On the other hand, the Sixth Circuit pointed out that “equally reasonable inferences in the other direction . . . could indeed exonerate TriHealth once all of the facts come in. Perhaps the plan has revenue sharing arrangements in place that make the retail shares less expensive or that benefit plan participants on the whole. But at the pleading stage it is too early to make these judgment calls. ‘In the absence of further development of the facts, we have no basis for crediting one set of reasonable inferences over the other. Because either assessment is plausible, the Rules of Civil Procedure entitle [the three employees] to pursue [their imprudence] claim (at least with respect to this theory) to the next stage.’ Other courts of appeals have reached similar conclusions at this juncture and in this setting.” 

Conclusion

Plan sponsors and fiduciaries who offer retail and not institutional share class investments – as the TriHealth court suggested might be the case – may be able to negate competing potential inferences drawn from offering retail shares by demonstrating that revenue sharing is available to defray other costs, or because they have sought but been unable to negotiate for institutional share availability, thereby enhancing the possibility of success at the motion to dismiss stage, by being transparent about and communicating to participants the reasons for offering retail shares. With such a record, arguably a plaintiff’s attempt to draw a different explanation by inference should fail under the logic of CommonSpirit.

FOOTNOTES

1 Smith v. CommonSpirit Health, No. 21-5964, 6th Cir., June 21, 2022.

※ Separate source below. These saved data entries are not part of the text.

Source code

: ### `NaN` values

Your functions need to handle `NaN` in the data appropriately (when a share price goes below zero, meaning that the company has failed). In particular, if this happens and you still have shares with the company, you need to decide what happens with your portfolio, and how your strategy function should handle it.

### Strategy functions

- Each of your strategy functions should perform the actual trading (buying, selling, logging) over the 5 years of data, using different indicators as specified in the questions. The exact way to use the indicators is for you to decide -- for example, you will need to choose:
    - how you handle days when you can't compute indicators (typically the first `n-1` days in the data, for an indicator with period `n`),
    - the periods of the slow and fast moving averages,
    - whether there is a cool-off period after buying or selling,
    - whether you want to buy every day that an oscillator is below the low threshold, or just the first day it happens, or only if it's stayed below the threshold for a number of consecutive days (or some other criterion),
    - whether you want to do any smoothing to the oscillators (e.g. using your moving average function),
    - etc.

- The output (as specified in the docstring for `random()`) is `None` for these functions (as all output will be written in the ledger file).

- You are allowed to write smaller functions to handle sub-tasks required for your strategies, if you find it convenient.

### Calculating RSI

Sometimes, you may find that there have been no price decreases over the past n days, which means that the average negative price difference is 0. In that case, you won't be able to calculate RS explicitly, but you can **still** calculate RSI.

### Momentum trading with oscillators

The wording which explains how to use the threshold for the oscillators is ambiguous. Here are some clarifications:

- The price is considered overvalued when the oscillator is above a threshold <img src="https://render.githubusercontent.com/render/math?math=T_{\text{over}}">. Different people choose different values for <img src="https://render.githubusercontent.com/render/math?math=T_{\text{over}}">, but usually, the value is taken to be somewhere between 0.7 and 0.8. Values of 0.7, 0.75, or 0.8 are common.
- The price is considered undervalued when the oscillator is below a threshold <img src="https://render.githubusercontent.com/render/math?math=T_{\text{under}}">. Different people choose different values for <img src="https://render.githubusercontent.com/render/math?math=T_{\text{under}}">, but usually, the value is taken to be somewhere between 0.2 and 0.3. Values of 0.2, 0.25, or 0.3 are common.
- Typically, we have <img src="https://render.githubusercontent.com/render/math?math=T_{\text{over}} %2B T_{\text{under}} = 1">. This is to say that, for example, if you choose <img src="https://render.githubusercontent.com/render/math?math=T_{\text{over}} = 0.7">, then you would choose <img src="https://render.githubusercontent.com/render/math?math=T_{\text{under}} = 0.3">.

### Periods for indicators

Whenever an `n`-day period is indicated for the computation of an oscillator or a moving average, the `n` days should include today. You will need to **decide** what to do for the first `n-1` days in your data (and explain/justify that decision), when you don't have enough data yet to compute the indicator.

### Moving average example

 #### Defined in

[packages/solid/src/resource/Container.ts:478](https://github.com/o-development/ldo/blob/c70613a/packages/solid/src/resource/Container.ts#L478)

2 Hughes v. Northwestern University, U.S.S. Ct., No. 19-1401, Jan. 24, 2022.

3 Forman v. TriHealth, Inc., No 21-3977, 6th Cir., July 13, 2022.

4 See, e.g., Antoine v. Marsh & McLennan Companies, USDC, SDNY, Case No. 1:22-CV-6637, Aug. 4, 2022.

5 Formerly known as Catholic Health Initiatives.

6 Smith v. CommonSpirit Health, No. 21-5964, 6th Cir., June 21, 2022.

7 Smith v. CommonSpirit Health, Civil action No. 20-95-DLB-EBA, United States District Court, E.D. Kentucky, Sept. 8, 2021.

8 Tibble v. Edison Int’l, 575 U.S. 523, 529 (2015).

9 Pfeil v. State St. Bank & Tr. Co., 806 F.3d 377, 384-85 (6th Cir. 2015).

10 Fifth Third Bancorp v. Dudenhoeffer, 573 U.S. 409, 425 (2014).

11 Hughes v. NW Univ., 142 S. Ct. 737, 742 (2022).

12 Bell Atl. Corp. v. Twombly, 550 U.S. 544, 570 (2007).

13 Ashcroft v. Iqbal, 556 U.S. 662, 678 (2009).

14 Davis v. Washington University, 960 F. 3d 478 at 485 (8th Cir. 2020).